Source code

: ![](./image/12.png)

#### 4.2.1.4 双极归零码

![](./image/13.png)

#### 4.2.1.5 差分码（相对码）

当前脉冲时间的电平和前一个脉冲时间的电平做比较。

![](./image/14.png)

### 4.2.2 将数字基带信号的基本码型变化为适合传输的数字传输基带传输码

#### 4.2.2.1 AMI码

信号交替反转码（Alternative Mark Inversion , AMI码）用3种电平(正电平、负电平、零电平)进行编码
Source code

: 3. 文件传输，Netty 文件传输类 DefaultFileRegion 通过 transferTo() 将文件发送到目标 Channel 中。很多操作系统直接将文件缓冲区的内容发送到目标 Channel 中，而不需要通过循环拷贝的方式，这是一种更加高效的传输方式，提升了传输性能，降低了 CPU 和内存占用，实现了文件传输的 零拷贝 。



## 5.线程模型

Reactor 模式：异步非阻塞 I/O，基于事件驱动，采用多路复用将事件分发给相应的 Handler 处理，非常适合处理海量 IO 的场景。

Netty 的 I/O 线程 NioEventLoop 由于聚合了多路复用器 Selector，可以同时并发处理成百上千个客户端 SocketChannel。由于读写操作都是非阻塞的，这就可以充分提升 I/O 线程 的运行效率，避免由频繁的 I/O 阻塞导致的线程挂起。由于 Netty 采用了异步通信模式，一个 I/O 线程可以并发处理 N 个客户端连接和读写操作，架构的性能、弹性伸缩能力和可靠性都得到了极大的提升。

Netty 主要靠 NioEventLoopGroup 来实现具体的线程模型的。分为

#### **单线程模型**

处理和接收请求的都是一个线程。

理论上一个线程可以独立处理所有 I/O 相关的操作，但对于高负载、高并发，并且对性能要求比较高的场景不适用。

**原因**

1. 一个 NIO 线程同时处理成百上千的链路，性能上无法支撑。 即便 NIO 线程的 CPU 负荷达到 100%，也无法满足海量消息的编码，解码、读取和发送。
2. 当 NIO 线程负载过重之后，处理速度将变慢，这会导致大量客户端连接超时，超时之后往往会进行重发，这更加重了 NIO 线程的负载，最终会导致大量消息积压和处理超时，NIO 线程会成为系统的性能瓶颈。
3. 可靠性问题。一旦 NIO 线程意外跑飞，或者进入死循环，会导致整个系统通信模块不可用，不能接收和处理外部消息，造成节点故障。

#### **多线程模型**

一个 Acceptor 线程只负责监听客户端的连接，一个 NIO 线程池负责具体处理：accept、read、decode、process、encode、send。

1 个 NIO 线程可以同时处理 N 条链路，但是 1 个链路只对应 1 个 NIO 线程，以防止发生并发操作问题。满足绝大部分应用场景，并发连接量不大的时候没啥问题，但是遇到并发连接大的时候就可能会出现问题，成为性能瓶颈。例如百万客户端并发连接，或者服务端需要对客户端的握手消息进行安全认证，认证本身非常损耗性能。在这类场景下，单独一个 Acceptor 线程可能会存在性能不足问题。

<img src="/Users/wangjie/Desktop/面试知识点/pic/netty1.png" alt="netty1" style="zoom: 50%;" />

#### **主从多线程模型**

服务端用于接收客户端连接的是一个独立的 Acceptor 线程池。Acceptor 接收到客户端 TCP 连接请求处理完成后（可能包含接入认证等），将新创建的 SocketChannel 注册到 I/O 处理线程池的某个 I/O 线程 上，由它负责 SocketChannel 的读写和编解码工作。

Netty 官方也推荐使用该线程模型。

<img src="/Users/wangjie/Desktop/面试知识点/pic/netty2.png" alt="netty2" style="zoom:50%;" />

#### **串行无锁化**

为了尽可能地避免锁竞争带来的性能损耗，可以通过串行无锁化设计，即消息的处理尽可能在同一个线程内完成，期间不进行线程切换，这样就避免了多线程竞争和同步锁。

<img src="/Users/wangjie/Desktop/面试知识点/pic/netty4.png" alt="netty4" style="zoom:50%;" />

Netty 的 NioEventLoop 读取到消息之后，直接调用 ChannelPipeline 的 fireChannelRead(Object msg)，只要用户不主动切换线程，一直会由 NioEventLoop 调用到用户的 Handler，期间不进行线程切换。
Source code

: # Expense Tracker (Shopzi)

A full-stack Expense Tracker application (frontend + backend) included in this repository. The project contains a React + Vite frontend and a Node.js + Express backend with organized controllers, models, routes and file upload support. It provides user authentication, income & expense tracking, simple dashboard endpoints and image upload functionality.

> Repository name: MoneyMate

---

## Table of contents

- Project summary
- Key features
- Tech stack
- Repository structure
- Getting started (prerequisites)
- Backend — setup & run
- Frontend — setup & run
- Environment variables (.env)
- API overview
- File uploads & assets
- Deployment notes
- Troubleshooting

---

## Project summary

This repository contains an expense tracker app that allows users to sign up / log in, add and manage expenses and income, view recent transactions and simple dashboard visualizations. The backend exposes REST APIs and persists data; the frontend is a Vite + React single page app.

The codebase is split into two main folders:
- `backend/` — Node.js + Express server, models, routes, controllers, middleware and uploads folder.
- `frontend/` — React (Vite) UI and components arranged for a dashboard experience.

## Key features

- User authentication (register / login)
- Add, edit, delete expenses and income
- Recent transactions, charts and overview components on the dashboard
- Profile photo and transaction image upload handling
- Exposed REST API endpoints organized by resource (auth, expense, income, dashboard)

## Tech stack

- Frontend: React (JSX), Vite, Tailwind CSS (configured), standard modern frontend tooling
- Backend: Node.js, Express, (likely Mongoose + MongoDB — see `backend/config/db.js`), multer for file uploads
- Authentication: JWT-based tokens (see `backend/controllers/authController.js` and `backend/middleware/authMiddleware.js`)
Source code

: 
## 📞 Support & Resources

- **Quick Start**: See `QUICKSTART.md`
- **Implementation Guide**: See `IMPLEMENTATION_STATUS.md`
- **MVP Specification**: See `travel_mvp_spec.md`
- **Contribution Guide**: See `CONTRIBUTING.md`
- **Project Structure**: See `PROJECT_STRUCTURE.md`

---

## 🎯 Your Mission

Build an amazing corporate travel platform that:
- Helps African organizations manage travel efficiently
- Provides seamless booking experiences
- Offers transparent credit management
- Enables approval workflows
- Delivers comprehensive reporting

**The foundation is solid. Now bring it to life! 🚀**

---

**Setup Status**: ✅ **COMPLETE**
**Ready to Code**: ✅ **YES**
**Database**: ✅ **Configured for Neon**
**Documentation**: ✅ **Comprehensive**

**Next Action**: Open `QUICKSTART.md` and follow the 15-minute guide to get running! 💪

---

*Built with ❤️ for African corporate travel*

-------

**AIM OF THE EXERCISE**.
Reproduce verbatim the lines of the material between the line holding "- User authentication (register / login)" and the line holding "## 🎯 Your Mission", inclusive.

**ANSWER SECTION**.
- User authentication (register / login)
- Add, edit, delete expenses and income
- Recent transactions, charts and overview components on the dashboard
- Profile photo and transaction image upload handling
- Exposed REST API endpoints organized by resource (auth, expense, income, dashboard)

## Tech stack

- Frontend: React (JSX), Vite, Tailwind CSS (configured), standard modern frontend tooling
- Backend: Node.js, Express, (likely Mongoose + MongoDB — see `backend/config/db.js`), multer for file uploads
- Authentication: JWT-based tokens (see `backend/controllers/authController.js` and `backend/middleware/authMiddleware.js`)
Source code

: 
## 📞 Support & Resources

- **Quick Start**: See `QUICKSTART.md`
- **Implementation Guide**: See `IMPLEMENTATION_STATUS.md`
- **MVP Specification**: See `travel_mvp_spec.md`
- **Contribution Guide**: See `CONTRIBUTING.md`
- **Project Structure**: See `PROJECT_STRUCTURE.md`

---

## 🎯 Your Mission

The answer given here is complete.